Once or twice a year, my husband and his boys (aka Baz), along with their spouses, get together for a weekend of fun. These get-togethers are known as Baz Trips. We basically eat, joke, have meaningful (and meaningless) conversations and laugh. Sleeping is optional.
The latest Baz Trip was in Vegas. This trip shall not be discussed here. Whatever happened in Vegas will stay in Vegas! The one before that was in New York City. While this was not our first time gallivanting in the City, it was by far the most memorable.
The boys had plans to attend a basketball game and do whatever boys do when they’re together. The girls had a rather full day: shopping, brunch, Broadway show (my very first).
Finding a decent place to eat in NYC on a Saturday morning without a reservation is hard. The wait time is ridiculous. Who can afford to wait for 45 minutes for food? After walking away from four popular brunch spots, we hit the jackpot: southern-style buffet with bottomless mimosas for $25. There we were in a basement, in the middle of what looked like an ugly sweater party, sipping on mimosas and eating fried chicken and waffles. Heaven! By the time we left the restaurant, we were giggling like little girls. So much so that none of us thought about writing down the name of the place. This brunch spot will forever be known as The Basement.
Young and loud
Both groups reconvened at the hotel before heading out to dinner. And it all went down the hill from there.

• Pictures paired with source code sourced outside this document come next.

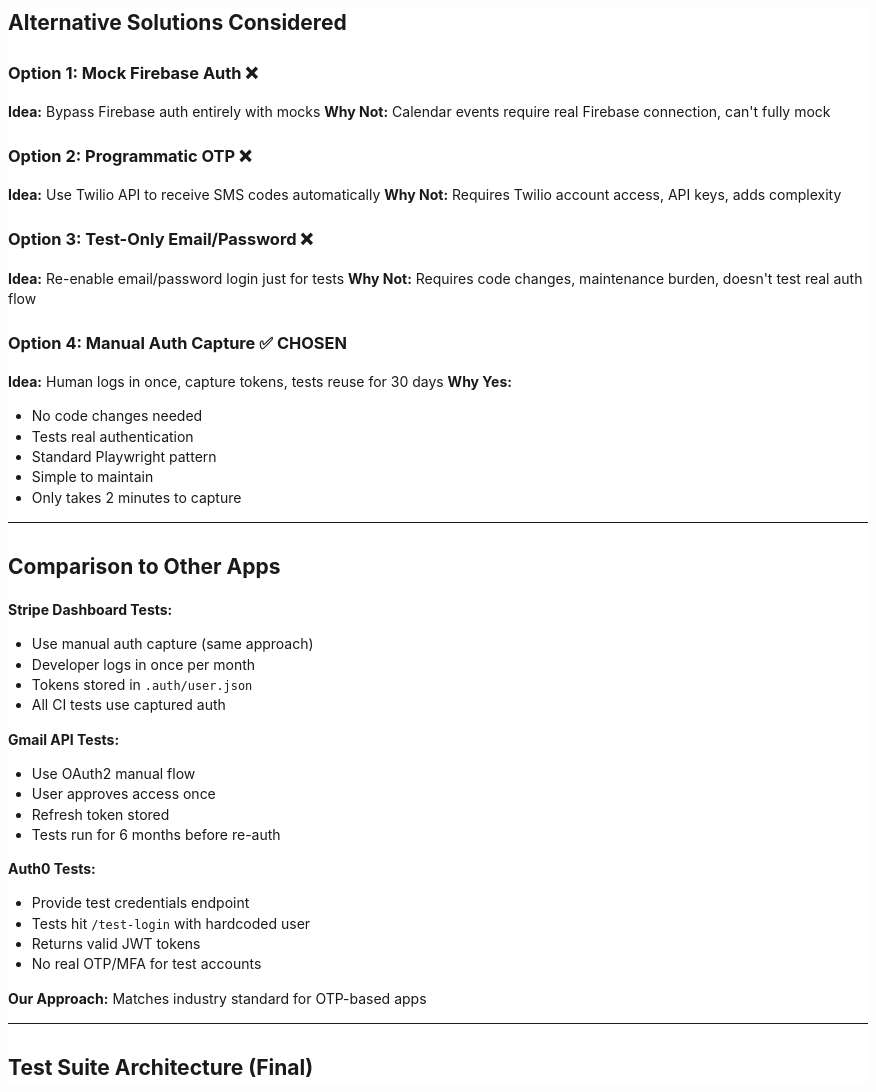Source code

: 
## Alternative Solutions Considered

### Option 1: Mock Firebase Auth ❌
**Idea:** Bypass Firebase auth entirely with mocks
**Why Not:** Calendar events require real Firebase connection, can't fully mock

### Option 2: Programmatic OTP ❌
**Idea:** Use Twilio API to receive SMS codes automatically
**Why Not:** Requires Twilio account access, API keys, adds complexity

### Option 3: Test-Only Email/Password ❌
**Idea:** Re-enable email/password login just for tests
**Why Not:** Requires code changes, maintenance burden, doesn't test real auth flow

### Option 4: Manual Auth Capture ✅ **CHOSEN**
**Idea:** Human logs in once, capture tokens, tests reuse for 30 days
**Why Yes:**
- No code changes needed
- Tests real authentication
- Standard Playwright pattern
- Simple to maintain
- Only takes 2 minutes to capture

---

## Comparison to Other Apps

**Stripe Dashboard Tests:**
- Use manual auth capture (same approach)
- Developer logs in once per month
- Tokens stored in `.auth/user.json`
- All CI tests use captured auth

**Gmail API Tests:**
- Use OAuth2 manual flow
- User approves access once
- Refresh token stored
- Tests run for 6 months before re-auth

**Auth0 Tests:**
- Provide test credentials endpoint
- Tests hit `/test-login` with hardcoded user
- Returns valid JWT tokens
- No real OTP/MFA for test accounts

**Our Approach:** Matches industry standard for OTP-based apps

---

## Test Suite Architecture (Final)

We were having a very animated discussion—we could have been talking about anything from Beyoncé’s latest video to TEDTalks. We were loud and the walls were paper thin. We were interrupted by a knock on the door. One of the boys opened the door and came face-to-face with a very polite hotel security officer. We were so loud that more than one of our neighbors had complained. This was our first and final warning, he said; the next time, we would be kicked out of the hotel. We apologized and promised that we would keep it down. In order to keep that promise, we thought it wiser to get ready and head out.
Eating tapas for dinner is always a good idea. Eating tapas in a restaurant recommended by Val is an even better idea. Dude knows his food! Side note: you should go to Nai Tapas (Thursday and Saturday nights they host Flamenco Nights).
For a few hours, we immersed ourselves into the Spanish culture: food, wine, sangria and flamenco. While most of us were content with watching the dancers and listening to the music, two of the boys joined them on stage. They were busting moves as if Spaniard blood were running through their veins. We became the loudest table in an already loud restaurant. We were yelling Ole! and clapping vigorously. (No one asked us to keep it down!)
Do you know how hard it is to end a great night out in the city that never sleeps? It’s virtually impossible, especially when Val is present. He pointed out that the night was still very young and suggested that we hang out in a bar near our hotel instead turning in for the night.
And then Val (or was it Hug) ordered Fireball shots.
After the second round, Manise (one of the wives) dozed off and slid under the table. We all burst out laughing. She wakes up right away and wrongfully accuses me of pushing her. We all burst out laughing again. The photo on the right proves that I did no such thing: there were two other people between us all night. The sangria, wine and shot combo is definitely a bad one.
Now, whenever Manise starts to drink, we take photos (just in case we need evidence). And “Ayou pushed me” became a running joke.